My dad was born in Mission, Texas, lived in Rio Grande City, where he started school, later moved to Kingsville as my grandfather took a job with Missouri-Pacific Railroad.  He loved to play, ultimately dropping out of school to work.  He used that as a life lesson that he pressed on us for us to stay in school and finish college.  All five of us did.  We didn't have a choice.  He made a way and so we all have at least our bachelor degrees, some of us post-graduate degrees.  

His church life started when his oldest sister, Sylvia, began attending MYF.  Her girlfriends from the church would pick her up and so my dad decided he needed to become a churchgoer as well.  But, he married a Catholic woman, who was his grandmother's nurse as she lay dying in the Kingsville hospital.  My mother fell in love with him and left him about 14 years ago when she died; it was at that point he was ready to go as well.  My dad was very active in the local church and district levels of the old Rio Grande Conference, working lay witness missions in many areas, and in 1991, he was one of ten men that I selected to go with me to start the Walk to Emmaus retreats in Puerto Rico.  It is a memory I will never forget.  Just at this past General Conference, the current bishop and incoming bishop of Puerto Rico both remember him and said they would be keeping him in their prayers.  Both gentlemen were on that walk with my dad and myself.

The photograph of my dad that I treasure most is one of him ironing my graduation robe from Lon Morris College.  It was an image of my dad that summed up his life.  He always gave and always shared.  I had never seen my dad iron before, and thought it might be against his religion to do such things, but there he was, proudly ironing his oldest son's robe.  It still makes me weep as I think of that moment and that picture.  Another is one of he talking to our firstborn and she eagerly trying to respond to him.  I treasure all of the photos of him with my girls, usually at Easter, they in their new dresses and he and my mom beaming proudly to be with them.  It was after one visit in 1995 to an Easter weekend that he suffered his first stroke that left him paralyzed on his left side.  That slowed down a very active, very strong man.  He had been one to go and visit patients from my churches that were at M.D. Anderson Hospital, listening and praying with each, blessing them in the name of the Lord.

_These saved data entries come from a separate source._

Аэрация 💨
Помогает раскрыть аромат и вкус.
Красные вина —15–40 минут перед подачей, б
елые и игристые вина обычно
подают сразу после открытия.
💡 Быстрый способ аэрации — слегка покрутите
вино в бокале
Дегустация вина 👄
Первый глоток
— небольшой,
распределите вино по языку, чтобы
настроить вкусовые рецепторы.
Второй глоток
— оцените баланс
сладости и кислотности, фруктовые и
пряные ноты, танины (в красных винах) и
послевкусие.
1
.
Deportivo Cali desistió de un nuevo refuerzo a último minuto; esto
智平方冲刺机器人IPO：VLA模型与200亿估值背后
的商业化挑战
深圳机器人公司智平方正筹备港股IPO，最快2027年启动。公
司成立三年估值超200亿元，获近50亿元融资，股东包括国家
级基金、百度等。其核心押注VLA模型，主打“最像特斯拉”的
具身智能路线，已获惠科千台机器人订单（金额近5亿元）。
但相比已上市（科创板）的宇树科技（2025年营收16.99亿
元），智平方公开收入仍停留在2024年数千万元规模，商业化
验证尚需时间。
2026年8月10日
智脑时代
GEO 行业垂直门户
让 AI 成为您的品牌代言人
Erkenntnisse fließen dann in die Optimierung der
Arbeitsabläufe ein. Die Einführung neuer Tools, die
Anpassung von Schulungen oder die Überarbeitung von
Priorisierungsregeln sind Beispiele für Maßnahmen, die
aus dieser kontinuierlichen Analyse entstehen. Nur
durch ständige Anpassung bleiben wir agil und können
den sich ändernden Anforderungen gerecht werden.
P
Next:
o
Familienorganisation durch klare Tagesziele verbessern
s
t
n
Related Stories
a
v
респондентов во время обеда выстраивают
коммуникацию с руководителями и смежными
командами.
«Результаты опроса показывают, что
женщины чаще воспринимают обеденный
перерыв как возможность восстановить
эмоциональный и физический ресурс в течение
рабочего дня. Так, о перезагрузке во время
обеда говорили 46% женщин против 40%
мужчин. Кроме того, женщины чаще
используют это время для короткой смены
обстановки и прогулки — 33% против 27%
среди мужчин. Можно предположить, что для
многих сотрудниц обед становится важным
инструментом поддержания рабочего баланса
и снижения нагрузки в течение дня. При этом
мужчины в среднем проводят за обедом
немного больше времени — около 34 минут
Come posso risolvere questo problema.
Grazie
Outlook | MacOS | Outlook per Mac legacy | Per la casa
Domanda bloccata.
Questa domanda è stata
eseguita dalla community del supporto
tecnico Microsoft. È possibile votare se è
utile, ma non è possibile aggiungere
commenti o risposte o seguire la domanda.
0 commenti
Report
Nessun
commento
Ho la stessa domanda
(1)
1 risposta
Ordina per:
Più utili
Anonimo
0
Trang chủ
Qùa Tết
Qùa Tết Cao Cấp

Right before I left for General Conference in Portland, which was a difficult decision to make, he said, "Don't be afraid.  You're going to meet a lot of people, and they're going to like you."  He understood the work that I do, and the importance of it.  This past Sunday as I knew he was perhaps on his last breaths I knew he would want me to preside and preach at our district conference.  My plans were to complete the conference and drive immediately to Houston, but that dreaded summer cold that I'm fighting kept me from doing that.  It was the next morning that I got a call from one of my daughters who had gotten a text from my sister that let them know he was gone.  I had missed the call from my brother that shared with me the news.

I love and miss my Dad.  I laugh when I think of his humor and how he blessed me with the same.  I laugh when I think of my daughters and how they all have that same sense of humor.  I pity Nellie having to be surrounded by her husband and daughters, and now grandchildren who share my dad's great sense of humor.  That humor helped him cross difficult racial lines, making lifelong friends who at first told him they would never be friends because of racial differences.  Few people did not like him, because he was genuine and sincere.  He was a tough dad, teaching us what we needed to learn, but loving us all the time.  

Jesus said that He was the way, the truth, and the life, and my dad knew that way, shared it with us.  My dad learned the truth of God's love and shared it with us.  And my dad came to life in Jesus, and he shared it with us, and now enjoying that life that will never end, life eternal.

Dad, please rest in peace.  Un dia nos veremos otra vez - y ese día no tendrá fin.